The late Boston-born director Nietzchka Keene explicitly addresses these two subtexts in her 1990 Icelandic film The Juniper Tree, an art-house piece less a strict adaptation than a vague reimagining of the fairy tale. It borrows certain framing devices and characters, but then twists and curves them to serve of something new; something subversive.
Keene redirects the focus on the women, transforming them from Western European gentry to Northern European witches. After their mother is stoned and burned for witchcraft, sisters Katla (Bryndis Petra Bragadóttir) and Margit (Björk Guðmundsdóttir) flee from their homes into an unknown country as refugees. Katla, who’s older, quickly finds and marries a widower named Jóhann (Valdimar örn Flygenring) with a withdrawn son named Jónas (Geirlaug Sunnar Þormar). The naive and clairvoyant Margit quickly befriends Jónas, sharing games and secrets while exploring the rocky cliffs of the nearby beaches. But Jónas resents her new mother and disobeys her, inverting their predatory relationship in the folk tale so the stepson becomes the aggressor. Jónas finally succeeds in turning Jóhann against her, forcing Katla to work her magic through charms and spells to keep him romantically interested. The boy’s cruelty proves indomitable, however, forcing them towards a violent, tragic climax that shatters her new marriage and her relationship with dear Margit.
The film reimagines the witch-sisters’ powers as a double-edged sword, at once personally empowering and self-condemning. We see this karmic twinning throughout the film: Katla uses magic to snare a husband, but her spells turn Jónas against her; Margit’s second sight enables her to communicate with their murdered mother, but she’s tormented by apocalyptic visions of fire and specters. Ultimately, their gifts prove useless in the face of an engrained patriarchy that seeks to control women into forced domesticity. And unlike the ultimately redemptive ending of the Christianized fairy tale, The Juniper Tree deprives its audience an easy closure.

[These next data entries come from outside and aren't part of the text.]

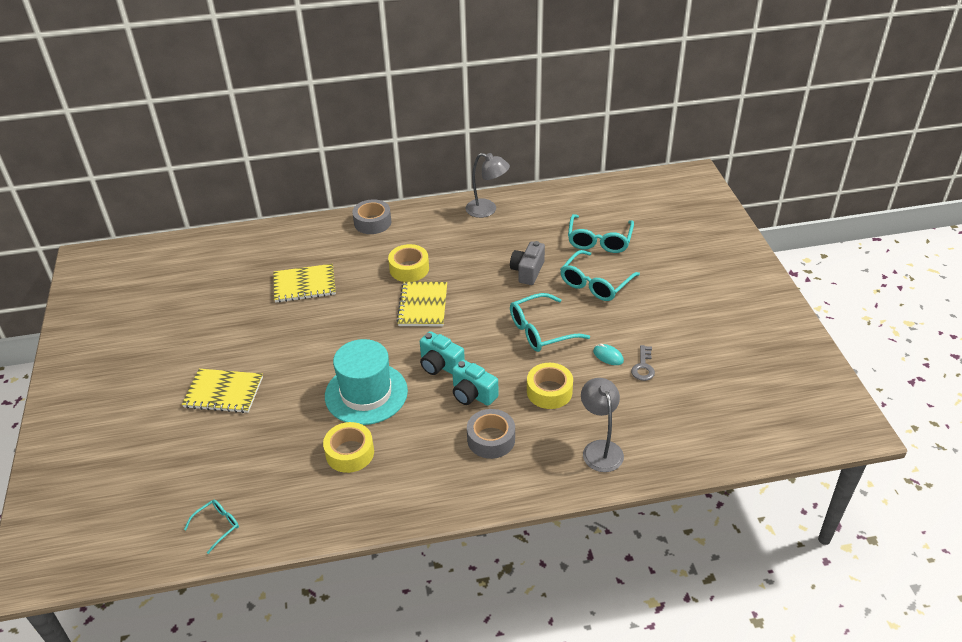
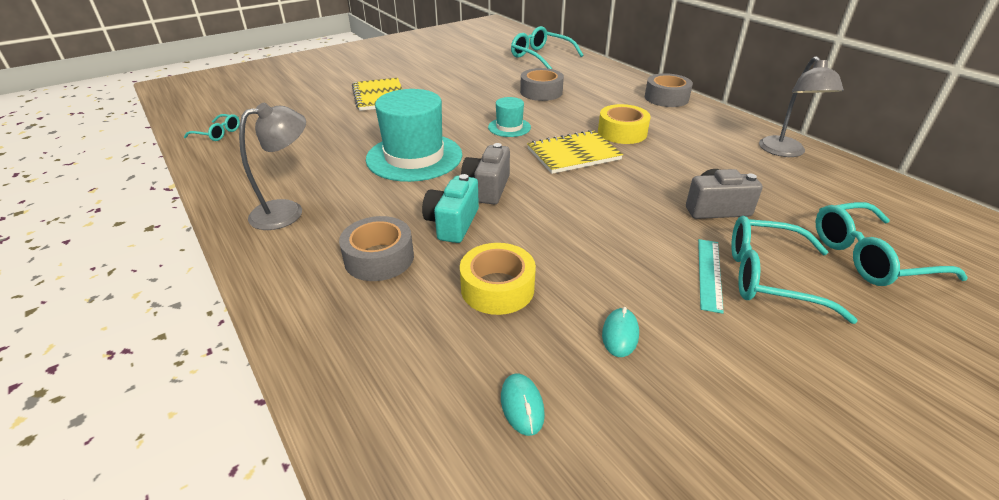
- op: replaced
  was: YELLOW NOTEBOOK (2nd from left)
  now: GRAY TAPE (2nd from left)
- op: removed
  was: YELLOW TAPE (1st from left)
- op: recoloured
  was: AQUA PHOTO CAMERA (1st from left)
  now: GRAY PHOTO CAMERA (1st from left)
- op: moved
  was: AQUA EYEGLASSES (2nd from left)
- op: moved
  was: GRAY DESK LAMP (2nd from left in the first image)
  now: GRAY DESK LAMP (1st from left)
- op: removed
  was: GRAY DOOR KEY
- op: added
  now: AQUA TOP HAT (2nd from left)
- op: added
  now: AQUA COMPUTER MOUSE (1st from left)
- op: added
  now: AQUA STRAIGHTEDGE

In addition to its stark visual beauty — it was filmed on location in Iceland in black-and-white to underscore the timeless appeal of its fairy-tale source material — it’s notable for being the first feature-length film starring Nordic musical superstar Björk Guðmundsdóttir. She would later go on and drop her last name, nab 15 Grammys and win the 2000 Cannes Film Festival Best Actress Award for her performance in Lars von Trier’s Dancer in the Dark. But watching this movie, it’s difficult to imagine that this waif-like 21-year-old had already made her mark by banshee-screaming in jazz fusion and post-punk bands. She’s the epitome of subsumed introspection and meekness, of quiet yet selfless love, both for her sister and the stepson who dooms her. She’s the one connection to the beatific agape of the fairy tale’s Christian godhead that Keene leaves untouched — and the film is all the more transcendent for it.
Starting March 15, the Metrograph in NYC will begin a theatrical run of a new restoration by the Wisconsin Center for Film & Theater Research and The Film Foundation.